Voici qu'un matin de juillet, dans toutes les paroisses de la côte, les curés avaient réuni les familles et lancé :

- Partez ! Emmenez bêtes et provisions ! Terrez-vous au fond des bois ! Les Anglais sont là !

Seuls demeuraient sur les bords du fleuve Saint-Laurent les hommes, jeunes et vieux, qui s'étaient engagés dans les milices pour défendre leurs biens jusqu'au dernier souffle. Non, les Anglais venant de l'ouest ne franchiraient pas la rivière ! Mathilde Robin aurait bien voulu camper avec les miliciens. Elle aurait tout accepté pour être auprès de Louis ! Mais la guerre est l'affaire des hommes, elle le savait.


Réfugiée dans les bois avec sa famille, elle languissait. À chaque fois qu'arrivait un nouveau venu parmi les tentes, elle posait toujours la même question :

- Avez-vous vu Louis Tessier ? Sa compagnie est-elle sur les battures ?

Puis, un jour, un milicien arriva avec quelques Indiens et un blessé qu'il confia aux femmes.

- Les Habits rouges ont attaqué les redoutes, dit-il, hors d'haleine, et ils ont tenté de gravir les falaises et de franchir les gués. Mais nos troupes les attendaient derrière les fascines et elles ont empêché leur avance.

La bataille de Montmorency se terminait par une brillante victoire des Français. Dans le bois, tout le monde attendait des nouvelles. Quelques soldats et miliciens essoufflés et trempés vinrent rassurer leurs parents. Mathilde eut beau attendre et attendre encore, Louis ne vint pas au campement dans le bois. Alors, n'y tenant plus, elle quitta les autres sous la pluie et se dirigea en hâte vers la rivière. Elle se mit à courir sur les rochers sans se soucier des ronces qui déchiraient son mantelet et son jupon . Bientôt elle arriva au premier gué. Louis Tessier ? Non, il n'était pas là. À l'autre gué, peut-être. Mathilde, haletante, continua son chemin. Au deuxième gué, on n'avait pas vu Louis. Mathilde repartit, mais là aussi, elle fut déçu, il n'était pas au troisième gué. « Il a peut-être tenté d'aller à la ferme », se dit-elle. Elle se précipita sur le sentier qui menait aux habitations. Et cette fois encore, elle ne trouva personne. Mais elle fut saisie de crainte en voyant flamber autour d'elle des granges et des maisons. Elle comprit que les Anglais avaient incendié les fermes et les granges. Elle courut à perdre haleine vers sa maison encore intacte. Elle ouvrit la porte et appela :

- Louis ! Mais seul le silence lui répondit.

Mathilde réussit à se guider dans la noirceur.

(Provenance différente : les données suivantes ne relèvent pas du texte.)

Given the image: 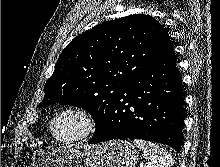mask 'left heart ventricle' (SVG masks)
<instances>
[{
  "label": "left heart ventricle",
  "mask_w": 220,
  "mask_h": 167,
  "mask_svg": "<svg viewBox=\"0 0 220 167\" xmlns=\"http://www.w3.org/2000/svg\"><path fill=\"white\" fill-rule=\"evenodd\" d=\"M82 128V122L75 115H65L55 124V134L59 137L68 138L76 135Z\"/></svg>",
  "instance_id": "b2bd125f"
}]
</instances>
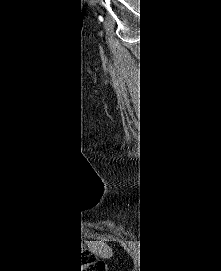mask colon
I'll return each mask as SVG.
<instances>
[{"label": "colon", "instance_id": "1", "mask_svg": "<svg viewBox=\"0 0 221 271\" xmlns=\"http://www.w3.org/2000/svg\"><path fill=\"white\" fill-rule=\"evenodd\" d=\"M78 271H106L105 265L94 255L84 254L77 259Z\"/></svg>", "mask_w": 221, "mask_h": 271}]
</instances>
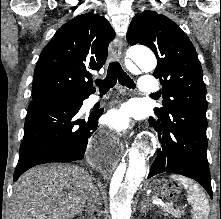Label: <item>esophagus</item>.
<instances>
[{
  "mask_svg": "<svg viewBox=\"0 0 221 219\" xmlns=\"http://www.w3.org/2000/svg\"><path fill=\"white\" fill-rule=\"evenodd\" d=\"M122 46L121 37L117 36L110 44V55L112 58L122 61Z\"/></svg>",
  "mask_w": 221,
  "mask_h": 219,
  "instance_id": "1",
  "label": "esophagus"
}]
</instances>
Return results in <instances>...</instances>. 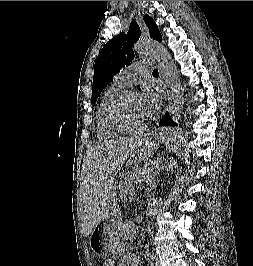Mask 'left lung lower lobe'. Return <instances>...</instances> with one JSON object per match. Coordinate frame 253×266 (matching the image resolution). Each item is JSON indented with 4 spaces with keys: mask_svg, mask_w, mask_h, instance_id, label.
<instances>
[{
    "mask_svg": "<svg viewBox=\"0 0 253 266\" xmlns=\"http://www.w3.org/2000/svg\"><path fill=\"white\" fill-rule=\"evenodd\" d=\"M159 124L164 127L177 126V124L173 121L168 112L165 113Z\"/></svg>",
    "mask_w": 253,
    "mask_h": 266,
    "instance_id": "obj_1",
    "label": "left lung lower lobe"
}]
</instances>
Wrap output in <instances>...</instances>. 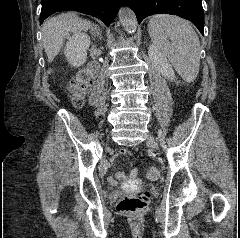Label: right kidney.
Returning a JSON list of instances; mask_svg holds the SVG:
<instances>
[{
  "label": "right kidney",
  "instance_id": "ca27d5eb",
  "mask_svg": "<svg viewBox=\"0 0 240 238\" xmlns=\"http://www.w3.org/2000/svg\"><path fill=\"white\" fill-rule=\"evenodd\" d=\"M90 38L87 34L77 32L68 39L64 54L68 63L73 67H80L86 62Z\"/></svg>",
  "mask_w": 240,
  "mask_h": 238
}]
</instances>
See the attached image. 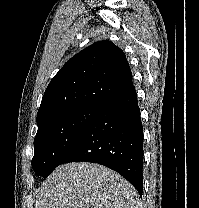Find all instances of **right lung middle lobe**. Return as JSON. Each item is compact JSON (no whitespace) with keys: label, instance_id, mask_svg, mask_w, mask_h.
Masks as SVG:
<instances>
[{"label":"right lung middle lobe","instance_id":"dd1d6c3e","mask_svg":"<svg viewBox=\"0 0 199 208\" xmlns=\"http://www.w3.org/2000/svg\"><path fill=\"white\" fill-rule=\"evenodd\" d=\"M100 106H82L59 112L38 124L32 167L47 177L74 148Z\"/></svg>","mask_w":199,"mask_h":208}]
</instances>
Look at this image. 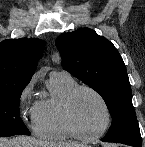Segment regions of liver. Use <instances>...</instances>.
I'll return each instance as SVG.
<instances>
[{
    "label": "liver",
    "instance_id": "6515ba94",
    "mask_svg": "<svg viewBox=\"0 0 145 147\" xmlns=\"http://www.w3.org/2000/svg\"><path fill=\"white\" fill-rule=\"evenodd\" d=\"M0 147H87L75 142H47L33 137L18 136L0 142Z\"/></svg>",
    "mask_w": 145,
    "mask_h": 147
}]
</instances>
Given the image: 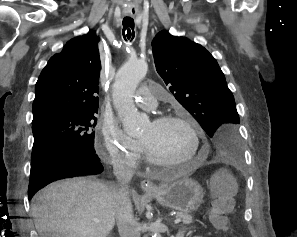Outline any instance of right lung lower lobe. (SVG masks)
Here are the masks:
<instances>
[{
  "label": "right lung lower lobe",
  "mask_w": 297,
  "mask_h": 237,
  "mask_svg": "<svg viewBox=\"0 0 297 237\" xmlns=\"http://www.w3.org/2000/svg\"><path fill=\"white\" fill-rule=\"evenodd\" d=\"M28 197L51 182L76 176L97 175L103 171L95 150L57 143L39 148L31 155Z\"/></svg>",
  "instance_id": "1"
}]
</instances>
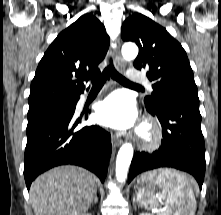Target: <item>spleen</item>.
I'll use <instances>...</instances> for the list:
<instances>
[{"label": "spleen", "mask_w": 221, "mask_h": 215, "mask_svg": "<svg viewBox=\"0 0 221 215\" xmlns=\"http://www.w3.org/2000/svg\"><path fill=\"white\" fill-rule=\"evenodd\" d=\"M156 183L163 189L174 215H194L197 202L193 192L196 184L192 177L166 169L161 171ZM137 200L145 209H155L161 202L158 194L142 190H139Z\"/></svg>", "instance_id": "obj_1"}]
</instances>
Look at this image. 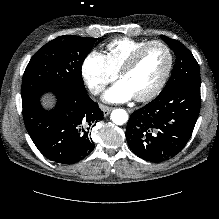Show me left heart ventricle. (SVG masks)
Instances as JSON below:
<instances>
[{
  "instance_id": "1",
  "label": "left heart ventricle",
  "mask_w": 219,
  "mask_h": 219,
  "mask_svg": "<svg viewBox=\"0 0 219 219\" xmlns=\"http://www.w3.org/2000/svg\"><path fill=\"white\" fill-rule=\"evenodd\" d=\"M168 64V54L160 45L150 46L140 57L135 66L125 73V81L134 96L149 92L161 79Z\"/></svg>"
}]
</instances>
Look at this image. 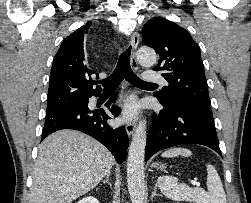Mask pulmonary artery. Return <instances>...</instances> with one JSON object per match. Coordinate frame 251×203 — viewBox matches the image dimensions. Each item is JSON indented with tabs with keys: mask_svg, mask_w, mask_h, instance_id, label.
Returning <instances> with one entry per match:
<instances>
[{
	"mask_svg": "<svg viewBox=\"0 0 251 203\" xmlns=\"http://www.w3.org/2000/svg\"><path fill=\"white\" fill-rule=\"evenodd\" d=\"M143 80L145 82H149V83H160V84H166V80L164 79V77L156 72H146L143 75Z\"/></svg>",
	"mask_w": 251,
	"mask_h": 203,
	"instance_id": "pulmonary-artery-1",
	"label": "pulmonary artery"
}]
</instances>
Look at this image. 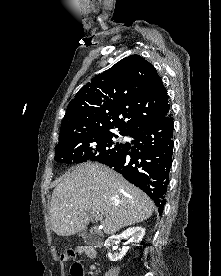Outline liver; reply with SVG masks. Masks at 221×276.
Masks as SVG:
<instances>
[{
    "label": "liver",
    "mask_w": 221,
    "mask_h": 276,
    "mask_svg": "<svg viewBox=\"0 0 221 276\" xmlns=\"http://www.w3.org/2000/svg\"><path fill=\"white\" fill-rule=\"evenodd\" d=\"M154 208L153 201L119 173L87 162L74 167L53 190L50 223L58 236H70L84 231L92 215L100 214L104 233L112 235L148 219Z\"/></svg>",
    "instance_id": "6515ba94"
}]
</instances>
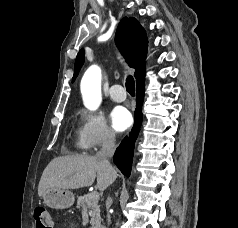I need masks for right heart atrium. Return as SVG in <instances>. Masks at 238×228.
Listing matches in <instances>:
<instances>
[{"instance_id":"right-heart-atrium-1","label":"right heart atrium","mask_w":238,"mask_h":228,"mask_svg":"<svg viewBox=\"0 0 238 228\" xmlns=\"http://www.w3.org/2000/svg\"><path fill=\"white\" fill-rule=\"evenodd\" d=\"M80 117L81 124L78 130V138L80 145L85 150L94 152L115 143V134L107 125L102 113L83 110Z\"/></svg>"}]
</instances>
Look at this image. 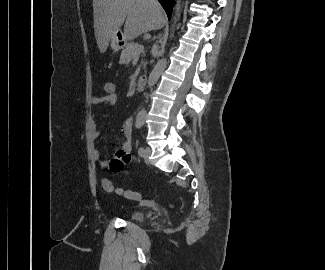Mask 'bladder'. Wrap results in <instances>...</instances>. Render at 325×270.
Instances as JSON below:
<instances>
[{
  "instance_id": "31cf9c89",
  "label": "bladder",
  "mask_w": 325,
  "mask_h": 270,
  "mask_svg": "<svg viewBox=\"0 0 325 270\" xmlns=\"http://www.w3.org/2000/svg\"><path fill=\"white\" fill-rule=\"evenodd\" d=\"M145 218V214L141 211H134L130 214V219L133 221H140Z\"/></svg>"
}]
</instances>
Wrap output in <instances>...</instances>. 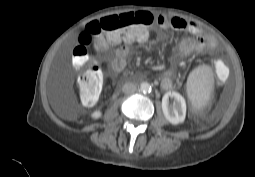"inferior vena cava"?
<instances>
[{"mask_svg": "<svg viewBox=\"0 0 255 177\" xmlns=\"http://www.w3.org/2000/svg\"><path fill=\"white\" fill-rule=\"evenodd\" d=\"M122 91L125 94H133L137 91V86L134 83H125L123 85Z\"/></svg>", "mask_w": 255, "mask_h": 177, "instance_id": "inferior-vena-cava-1", "label": "inferior vena cava"}]
</instances>
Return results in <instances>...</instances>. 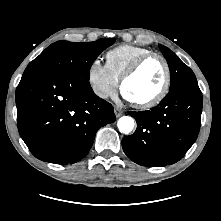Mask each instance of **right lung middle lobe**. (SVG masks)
Instances as JSON below:
<instances>
[{"instance_id": "dd1d6c3e", "label": "right lung middle lobe", "mask_w": 221, "mask_h": 221, "mask_svg": "<svg viewBox=\"0 0 221 221\" xmlns=\"http://www.w3.org/2000/svg\"><path fill=\"white\" fill-rule=\"evenodd\" d=\"M115 39H99L94 42L73 43L58 41L47 47L38 57L31 61L25 71L31 69H49L72 73L89 80L90 68Z\"/></svg>"}]
</instances>
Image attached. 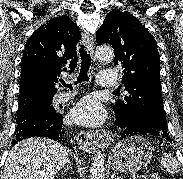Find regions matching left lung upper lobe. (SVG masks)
<instances>
[{"instance_id": "5c2ea615", "label": "left lung upper lobe", "mask_w": 183, "mask_h": 179, "mask_svg": "<svg viewBox=\"0 0 183 179\" xmlns=\"http://www.w3.org/2000/svg\"><path fill=\"white\" fill-rule=\"evenodd\" d=\"M96 41L113 46L114 65L123 69L122 83L129 95L116 100V115L167 131L154 37L130 13L113 10L96 32Z\"/></svg>"}]
</instances>
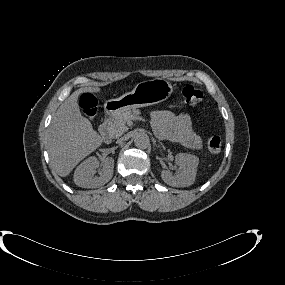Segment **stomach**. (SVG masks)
I'll return each instance as SVG.
<instances>
[{
    "mask_svg": "<svg viewBox=\"0 0 285 285\" xmlns=\"http://www.w3.org/2000/svg\"><path fill=\"white\" fill-rule=\"evenodd\" d=\"M173 92L171 83L155 78L138 83L135 88L119 98L107 100L104 104L108 115H118L125 111L155 105L167 100Z\"/></svg>",
    "mask_w": 285,
    "mask_h": 285,
    "instance_id": "obj_1",
    "label": "stomach"
}]
</instances>
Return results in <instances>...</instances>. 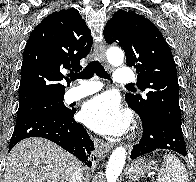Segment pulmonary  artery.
Returning <instances> with one entry per match:
<instances>
[{"mask_svg": "<svg viewBox=\"0 0 196 182\" xmlns=\"http://www.w3.org/2000/svg\"><path fill=\"white\" fill-rule=\"evenodd\" d=\"M135 73L128 68H119L114 76V80L119 85H131L135 81ZM102 88L96 81H81L80 85L71 88L68 91L70 101L81 99L85 96L98 92Z\"/></svg>", "mask_w": 196, "mask_h": 182, "instance_id": "pulmonary-artery-1", "label": "pulmonary artery"}]
</instances>
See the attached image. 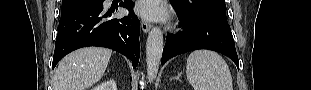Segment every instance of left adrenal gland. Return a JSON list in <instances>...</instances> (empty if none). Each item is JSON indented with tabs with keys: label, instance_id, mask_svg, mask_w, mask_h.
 <instances>
[{
	"label": "left adrenal gland",
	"instance_id": "1",
	"mask_svg": "<svg viewBox=\"0 0 311 90\" xmlns=\"http://www.w3.org/2000/svg\"><path fill=\"white\" fill-rule=\"evenodd\" d=\"M180 76H181V73H179L177 76H175L174 78H172V80H180Z\"/></svg>",
	"mask_w": 311,
	"mask_h": 90
}]
</instances>
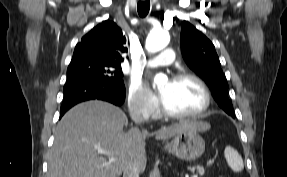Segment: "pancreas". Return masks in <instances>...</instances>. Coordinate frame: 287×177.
<instances>
[{
	"label": "pancreas",
	"instance_id": "obj_1",
	"mask_svg": "<svg viewBox=\"0 0 287 177\" xmlns=\"http://www.w3.org/2000/svg\"><path fill=\"white\" fill-rule=\"evenodd\" d=\"M195 169L198 170L199 174H203V173H204V169H203L202 167H196V168L193 167V168H190V170H191L192 172H194Z\"/></svg>",
	"mask_w": 287,
	"mask_h": 177
}]
</instances>
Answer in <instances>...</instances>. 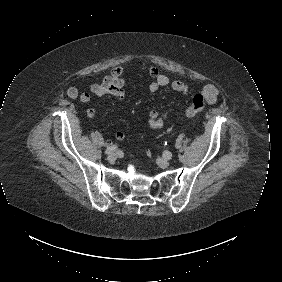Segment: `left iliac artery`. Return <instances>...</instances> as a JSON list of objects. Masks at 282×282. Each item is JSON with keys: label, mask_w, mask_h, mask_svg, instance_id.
I'll return each instance as SVG.
<instances>
[{"label": "left iliac artery", "mask_w": 282, "mask_h": 282, "mask_svg": "<svg viewBox=\"0 0 282 282\" xmlns=\"http://www.w3.org/2000/svg\"><path fill=\"white\" fill-rule=\"evenodd\" d=\"M163 155H164V157H166L167 159H171V157H172V154H171L169 151H165Z\"/></svg>", "instance_id": "left-iliac-artery-1"}]
</instances>
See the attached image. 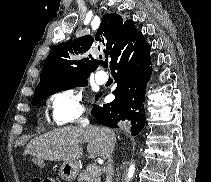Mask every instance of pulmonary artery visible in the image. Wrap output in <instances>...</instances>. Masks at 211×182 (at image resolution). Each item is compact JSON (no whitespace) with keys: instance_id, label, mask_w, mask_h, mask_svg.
I'll return each mask as SVG.
<instances>
[{"instance_id":"e3ab8cb5","label":"pulmonary artery","mask_w":211,"mask_h":182,"mask_svg":"<svg viewBox=\"0 0 211 182\" xmlns=\"http://www.w3.org/2000/svg\"><path fill=\"white\" fill-rule=\"evenodd\" d=\"M107 74L104 71H99L95 75V80L98 84H104L107 81Z\"/></svg>"}]
</instances>
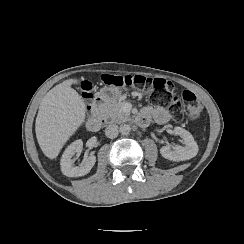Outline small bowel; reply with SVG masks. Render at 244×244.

À tâtons, elle ouvrit l'armoire et repéra sa robe blanche. Elle la saisit et la serra contre elle. Puis elle se dépêcha de ressortir. Elle poursuivait sa quête en répétant le nom de l'aimé. Elle arriva enfin en amont de la grande chute ; elle vit des gens et entendit des appels.

- Mathilde ! Oh ! Mathilde !

Folle d'espoir elle alla vers les voix qui montaient dans la nuit. En la voyant, les miliciens s'écartèrent et firent silence. Il était là, son Louis : il reposait sur la rive dans ses habits familiers. Mathilde l'appela doucement, attendant qu'il se lève et qu'il accoure vers elle. Mais Louis restait couché et ne donnait aucun signe de vie. Alors, elle comprit qu'elle arrivait trop tard. Elle se jeta sur son corps en hurlant sa douleur. Au bout d'un moment, elle sécha ses larmes et s'enfuit. Guidée par le bruit grandissant de l'eau qui se précipitait vers le fleuve, elle arriva juste en haut, au bord du rocher. C'était là où tant de fois elle s'était tenue avec Louis, là où toute la rivière, d'un geste majestueux, bascule dans le vide. Mathilde enfila sa robe blanche et sans hésiter un seul instant, elle ouvrit tout grand les bras et se laissa glisser dans la chute. On ne la revit plus jamais. Encore aujourd'hui, pendant les belles soirées d'automne, juste à la fin du jour, les gens de l'île d'Orléans racontent qu'ils peuvent voir distinctement une jeune femme toute vêtue de blanc errer au pied du grand sault de Montmorency. C'est le fantôme de Mathilde Robin qui, les soirs de lune, semble chercher encore dans les bouillons de la chute le corps de son bien-aimé. Et le vent apporte parfois sa plainte jusqu'à Saint-Pierre ou Sainte-Pétronille. Alors, les gens s'arrêtent et disent : - La voilà. C'est Mathilde Robin, la dame blanche.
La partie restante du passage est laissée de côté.